DATA UNDER STUDY —
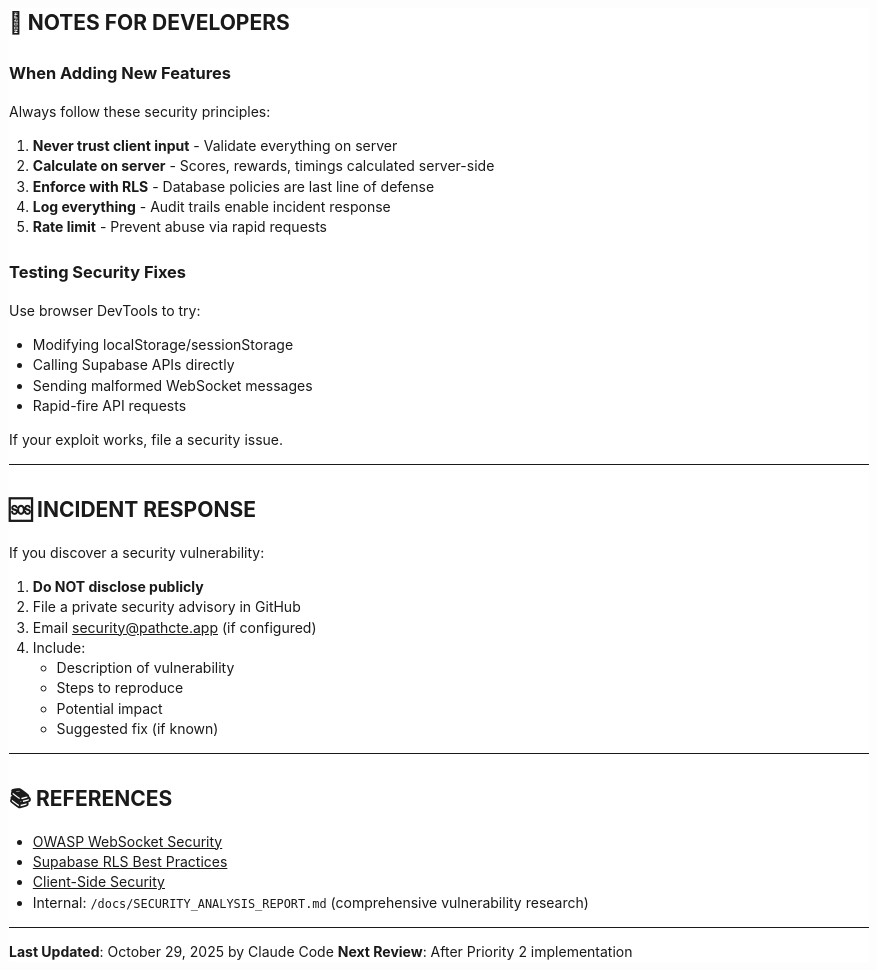 ## 📝 NOTES FOR DEVELOPERS

### When Adding New Features

Always follow these security principles:

1. **Never trust client input** - Validate everything on server
2. **Calculate on server** - Scores, rewards, timings calculated server-side
3. **Enforce with RLS** - Database policies are last line of defense
4. **Log everything** - Audit trails enable incident response
5. **Rate limit** - Prevent abuse via rapid requests

### Testing Security Fixes

Use browser DevTools to try:
- Modifying localStorage/sessionStorage
- Calling Supabase APIs directly
- Sending malformed WebSocket messages
- Rapid-fire API requests

If your exploit works, file a security issue.

---

## 🆘 INCIDENT RESPONSE

If you discover a security vulnerability:

1. **Do NOT disclose publicly**
2. File a private security advisory in GitHub
3. Email security@pathcte.app (if configured)
4. Include:
   - Description of vulnerability
   - Steps to reproduce
   - Potential impact
   - Suggested fix (if known)

---

## 📚 REFERENCES

- [OWASP WebSocket Security](https://cheatsheetseries.owasp.org/cheatsheets/WebSocket_Security_Cheat_Sheet.html)
- [Supabase RLS Best Practices](https://supabase.com/docs/guides/auth/row-level-security)
- [Client-Side Security](https://cheatsheetseries.owasp.org/cheatsheets/HTML5_Security_Cheat_Sheet.html)
- Internal: `/docs/SECURITY_ANALYSIS_REPORT.md` (comprehensive vulnerability research)

---

**Last Updated**: October 29, 2025 by Claude Code
**Next Review**: After Priority 2 implementation
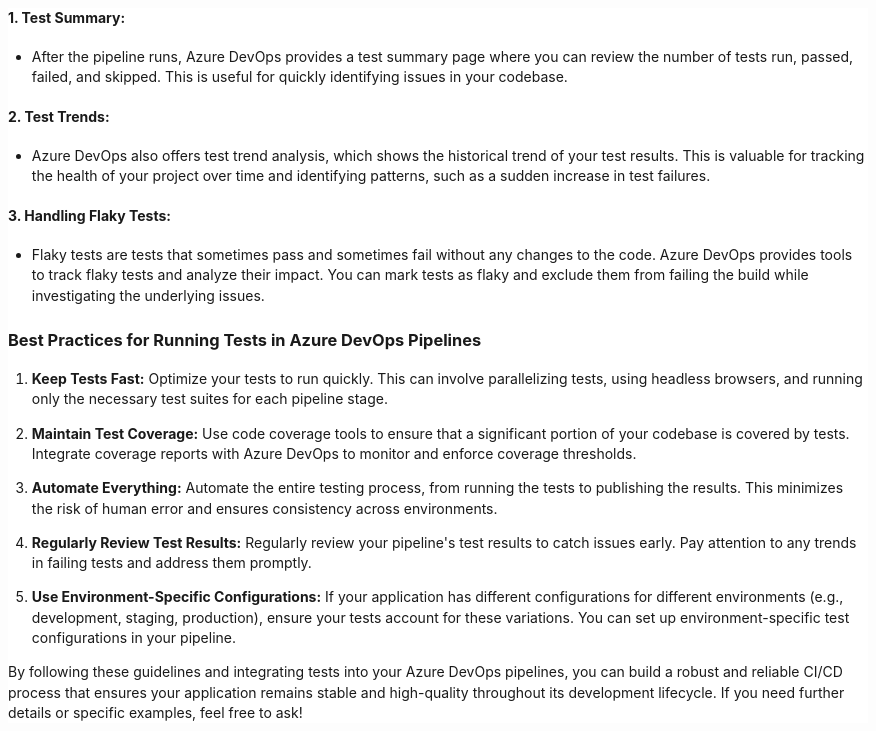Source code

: #### 1. **Test Summary:**
- After the pipeline runs, Azure DevOps provides a test summary page where you can review the number of tests run, passed, failed, and skipped. This is useful for quickly identifying issues in your codebase.

#### 2. **Test Trends:**
- Azure DevOps also offers test trend analysis, which shows the historical trend of your test results. This is valuable for tracking the health of your project over time and identifying patterns, such as a sudden increase in test failures.

#### 3. **Handling Flaky Tests:**
- Flaky tests are tests that sometimes pass and sometimes fail without any changes to the code. Azure DevOps provides tools to track flaky tests and analyze their impact. You can mark tests as flaky and exclude them from failing the build while investigating the underlying issues.

### Best Practices for Running Tests in Azure DevOps Pipelines

1. **Keep Tests Fast:** Optimize your tests to run quickly. This can involve parallelizing tests, using headless browsers, and running only the necessary test suites for each pipeline stage.

2. **Maintain Test Coverage:** Use code coverage tools to ensure that a significant portion of your codebase is covered by tests. Integrate coverage reports with Azure DevOps to monitor and enforce coverage thresholds.

3. **Automate Everything:** Automate the entire testing process, from running the tests to publishing the results. This minimizes the risk of human error and ensures consistency across environments.

4. **Regularly Review Test Results:** Regularly review your pipeline's test results to catch issues early. Pay attention to any trends in failing tests and address them promptly.

5. **Use Environment-Specific Configurations:** If your application has different configurations for different environments (e.g., development, staging, production), ensure your tests account for these variations. You can set up environment-specific test configurations in your pipeline.

By following these guidelines and integrating tests into your Azure DevOps pipelines, you can build a robust and reliable CI/CD process that ensures your application remains stable and high-quality throughout its development lifecycle. If you need further details or specific examples, feel free to ask!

WHAT IS NEEDED —
The entries above should be retyped exactly, minus any pictures.

OUTPUT FOR THIS TASK —
 ## 📝 NOTES FOR DEVELOPERS

### When Adding New Features

Always follow these security principles:

1. **Never trust client input** - Validate everything on server
2. **Calculate on server** - Scores, rewards, timings calculated server-side
3. **Enforce with RLS** - Database policies are last line of defense
4. **Log everything** - Audit trails enable incident response
5. **Rate limit** - Prevent abuse via rapid requests

### Testing Security Fixes

Use browser DevTools to try:
- Modifying localStorage/sessionStorage
- Calling Supabase APIs directly
- Sending malformed WebSocket messages
- Rapid-fire API requests

If your exploit works, file a security issue.

---

## 🆘 INCIDENT RESPONSE

If you discover a security vulnerability:

1. **Do NOT disclose publicly**
2. File a private security advisory in GitHub
3. Email security@pathcte.app (if configured)
4. Include:
   - Description of vulnerability
   - Steps to reproduce
   - Potential impact
   - Suggested fix (if known)

---

## 📚 REFERENCES

- [OWASP WebSocket Security](https://cheatsheetseries.owasp.org/cheatsheets/WebSocket_Security_Cheat_Sheet.html)
- [Supabase RLS Best Practices](https://supabase.com/docs/guides/auth/row-level-security)
- [Client-Side Security](https://cheatsheetseries.owasp.org/cheatsheets/HTML5_Security_Cheat_Sheet.html)
- Internal: `/docs/SECURITY_ANALYSIS_REPORT.md` (comprehensive vulnerability research)

---

**Last Updated**: October 29, 2025 by Claude Code
**Next Review**: After Priority 2 implementation
Source code

: #### 1. **Test Summary:**
- After the pipeline runs, Azure DevOps provides a test summary page where you can review the number of tests run, passed, failed, and skipped. This is useful for quickly identifying issues in your codebase.

#### 2. **Test Trends:**
- Azure DevOps also offers test trend analysis, which shows the historical trend of your test results. This is valuable for tracking the health of your project over time and identifying patterns, such as a sudden increase in test failures.

#### 3. **Handling Flaky Tests:**
- Flaky tests are tests that sometimes pass and sometimes fail without any changes to the code. Azure DevOps provides tools to track flaky tests and analyze their impact. You can mark tests as flaky and exclude them from failing the build while investigating the underlying issues.

### Best Practices for Running Tests in Azure DevOps Pipelines

1. **Keep Tests Fast:** Optimize your tests to run quickly. This can involve parallelizing tests, using headless browsers, and running only the necessary test suites for each pipeline stage.

2. **Maintain Test Coverage:** Use code coverage tools to ensure that a significant portion of your codebase is covered by tests. Integrate coverage reports with Azure DevOps to monitor and enforce coverage thresholds.

3. **Automate Everything:** Automate the entire testing process, from running the tests to publishing the results. This minimizes the risk of human error and ensures consistency across environments.

4. **Regularly Review Test Results:** Regularly review your pipeline's test results to catch issues early. Pay attention to any trends in failing tests and address them promptly.

5. **Use Environment-Specific Configurations:** If your application has different configurations for different environments (e.g., development, staging, production), ensure your tests account for these variations. You can set up environment-specific test configurations in your pipeline.

By following these guidelines and integrating tests into your Azure DevOps pipelines, you can build a robust and reliable CI/CD process that ensures your application remains stable and high-quality throughout its development lifecycle. If you need further details or specific examples, feel free to ask!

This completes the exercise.